(Beginning of Exercise input)

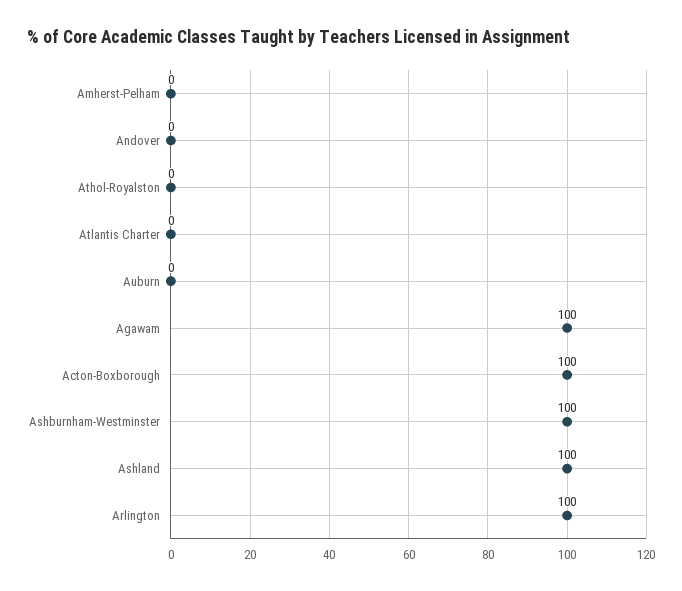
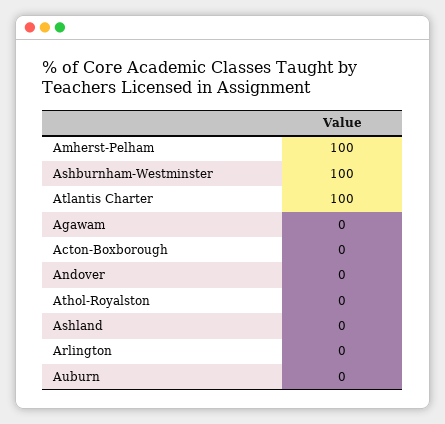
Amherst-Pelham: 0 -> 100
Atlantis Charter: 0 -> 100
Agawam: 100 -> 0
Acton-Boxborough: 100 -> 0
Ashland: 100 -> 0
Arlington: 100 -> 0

(End of Exercise input)
(Beginning of Exercise input)

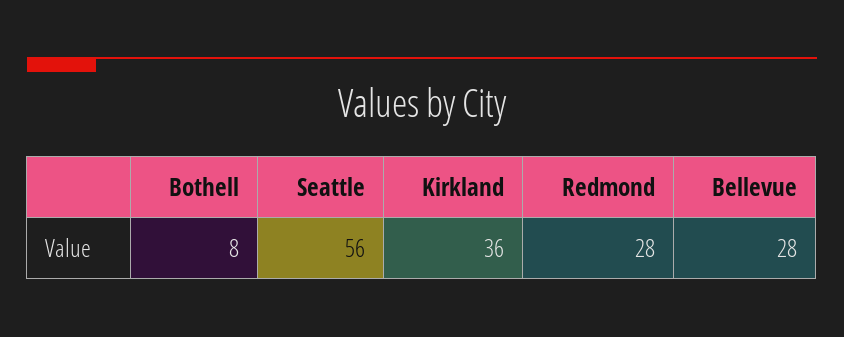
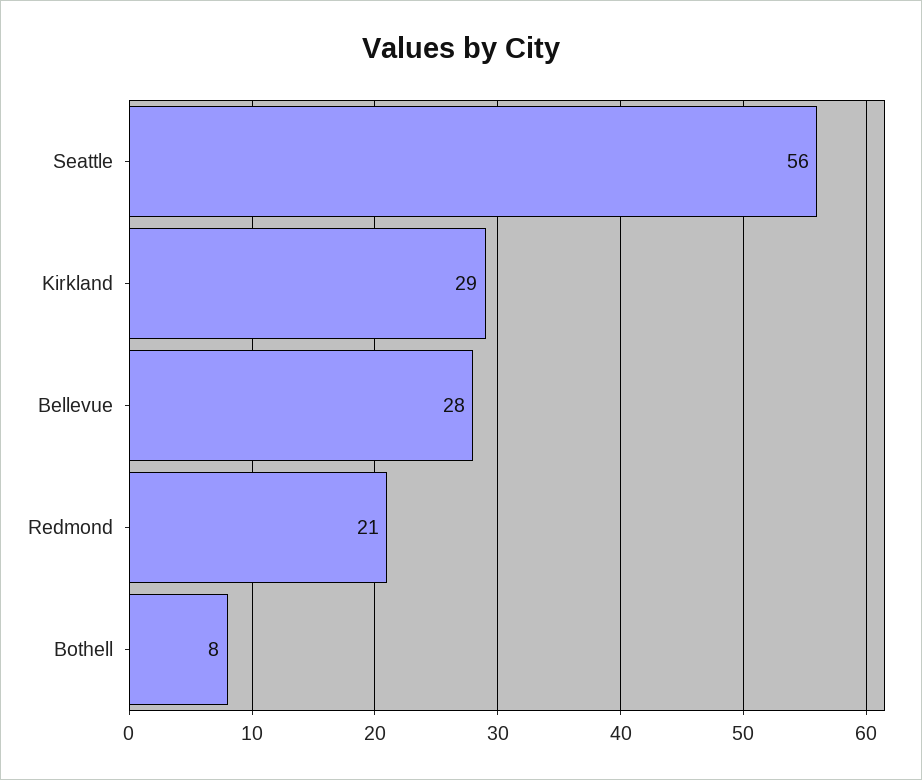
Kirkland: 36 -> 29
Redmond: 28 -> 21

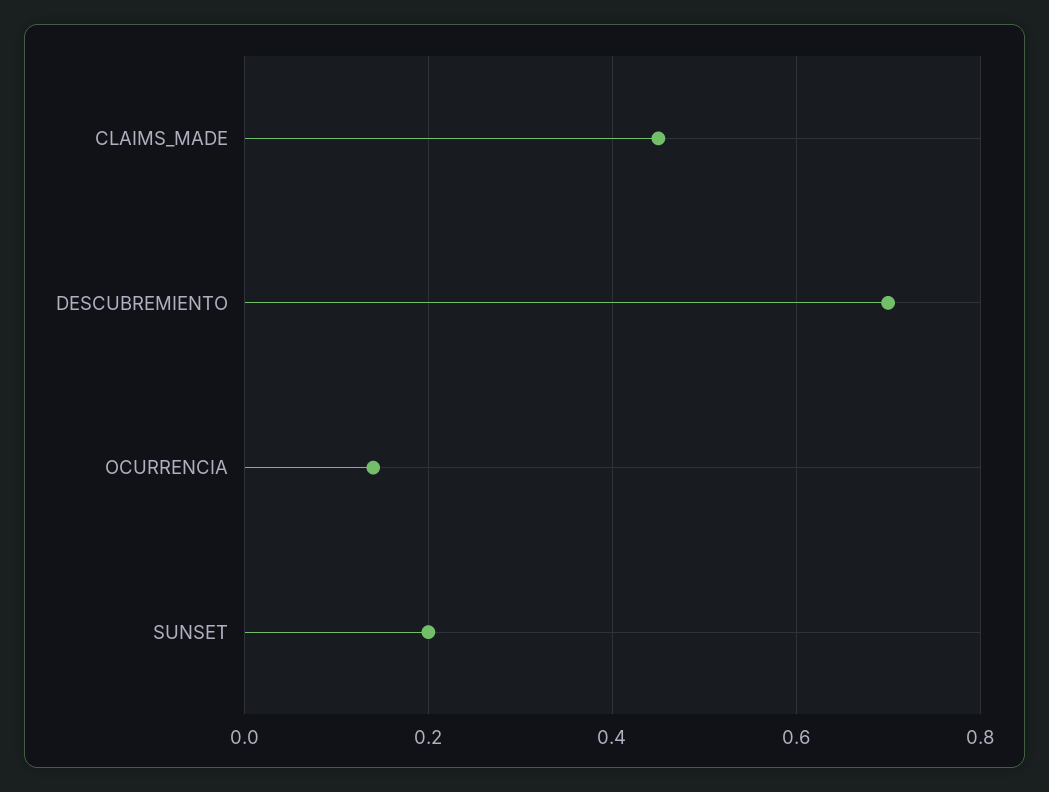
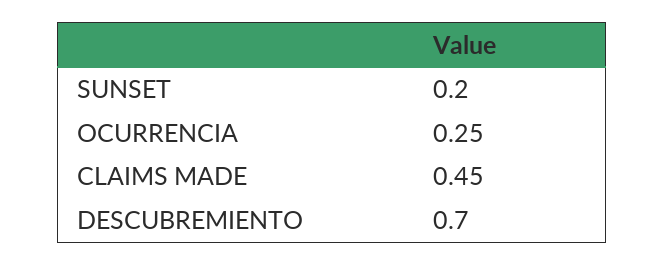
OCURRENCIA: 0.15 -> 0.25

(End of Exercise input)
(Beginning of Exercise input)

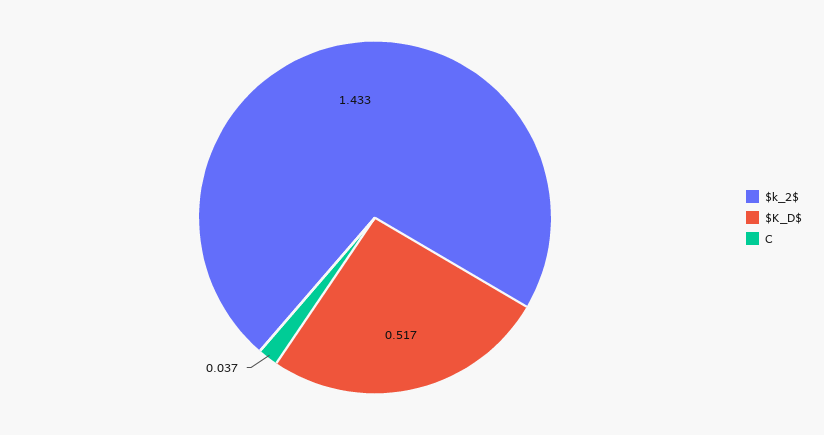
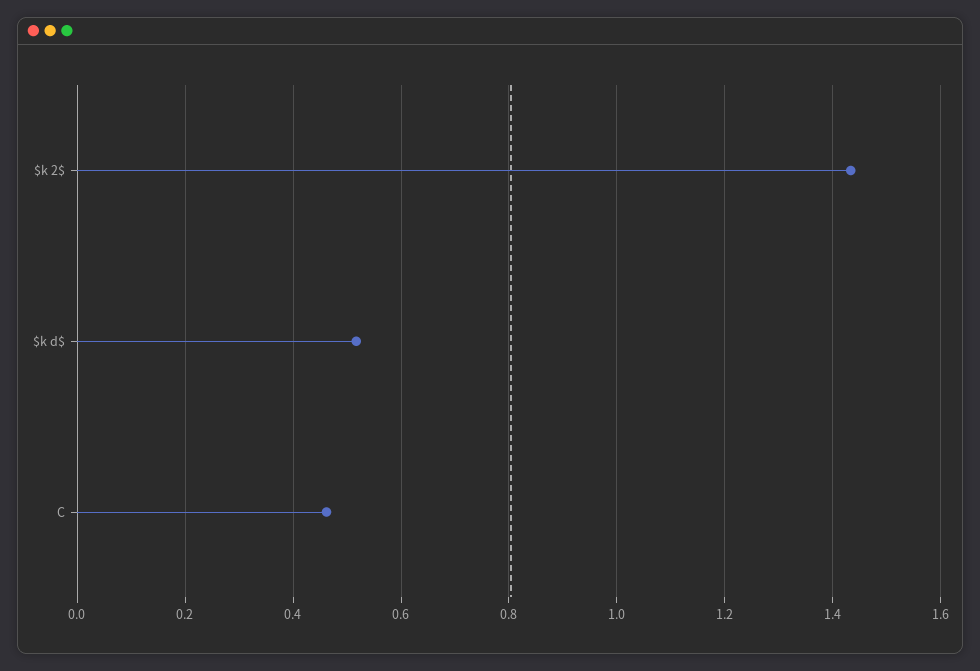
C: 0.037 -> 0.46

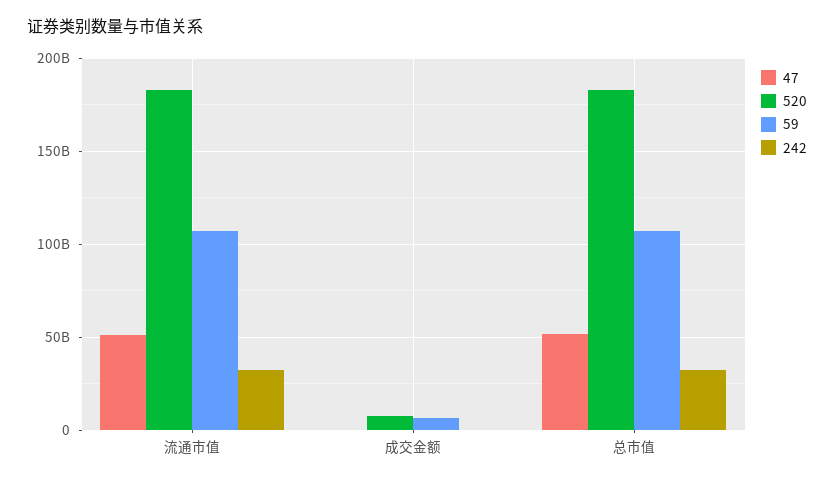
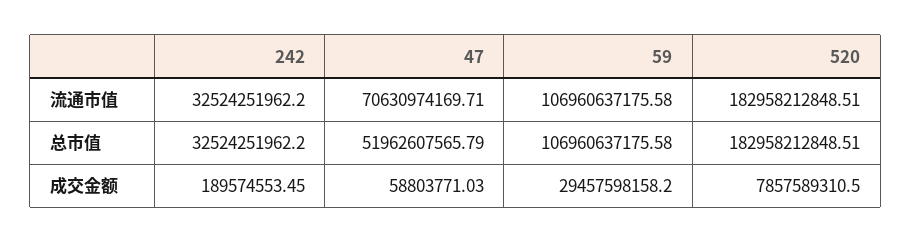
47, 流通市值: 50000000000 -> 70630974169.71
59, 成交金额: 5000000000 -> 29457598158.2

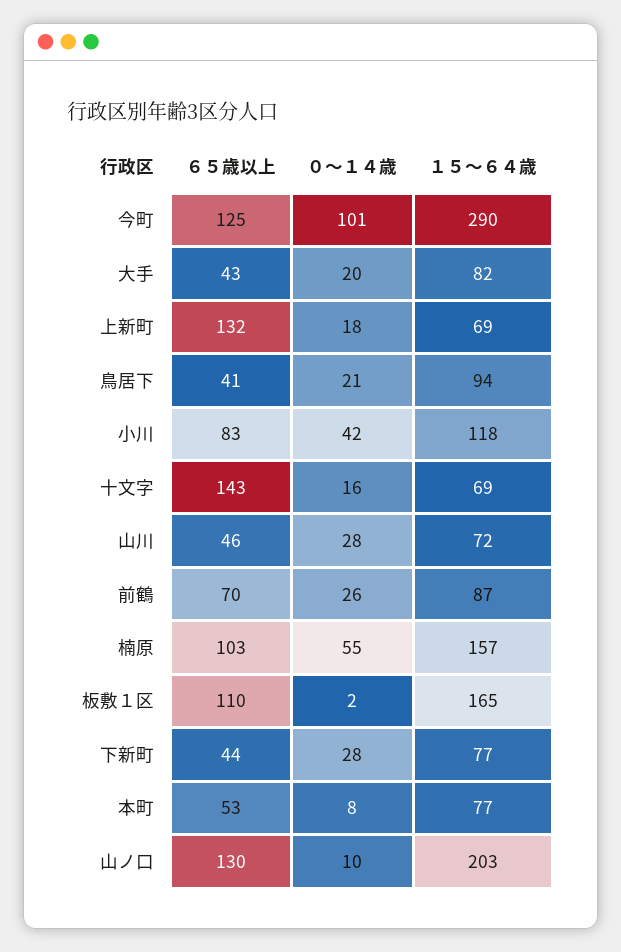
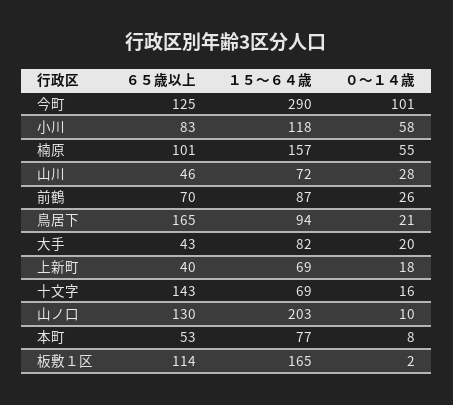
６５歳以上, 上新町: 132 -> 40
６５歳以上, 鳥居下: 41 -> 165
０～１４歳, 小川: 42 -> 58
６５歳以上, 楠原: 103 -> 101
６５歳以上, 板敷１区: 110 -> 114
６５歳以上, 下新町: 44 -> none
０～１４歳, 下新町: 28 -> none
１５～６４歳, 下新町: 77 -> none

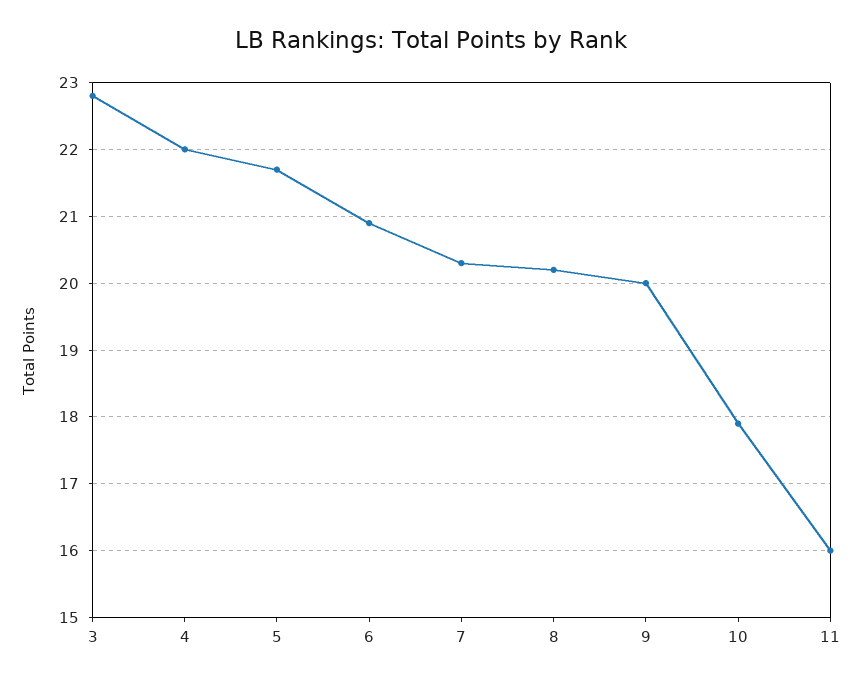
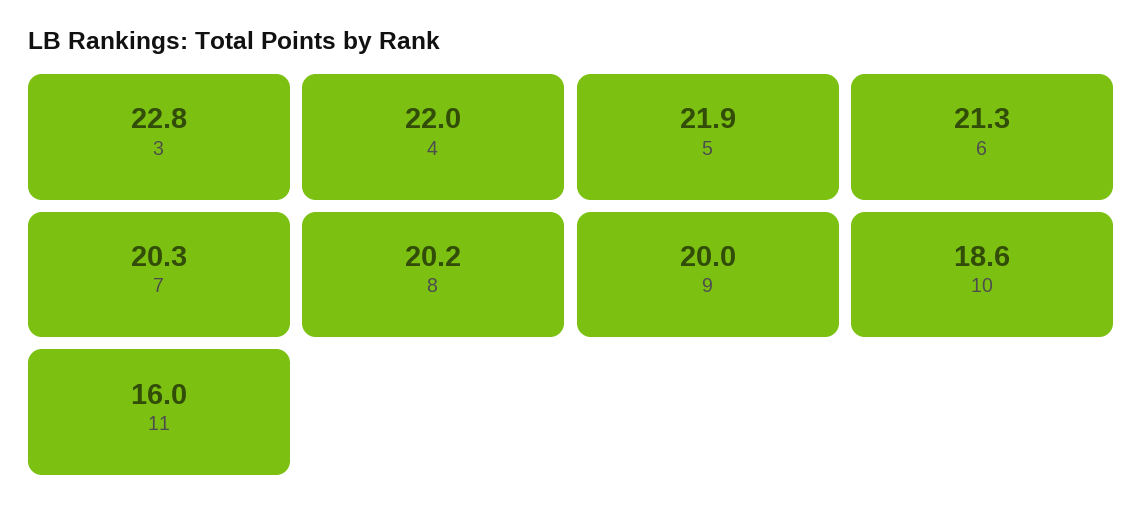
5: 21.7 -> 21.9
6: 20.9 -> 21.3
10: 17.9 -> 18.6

(End of Exercise input)

▸ About this task: Search the lines above for the string "none", then show every one that has it.

▸ Result:
６５歳以上, 下新町: 44 -> none
０～１４歳, 下新町: 28 -> none
１５～６４歳, 下新町: 77 -> none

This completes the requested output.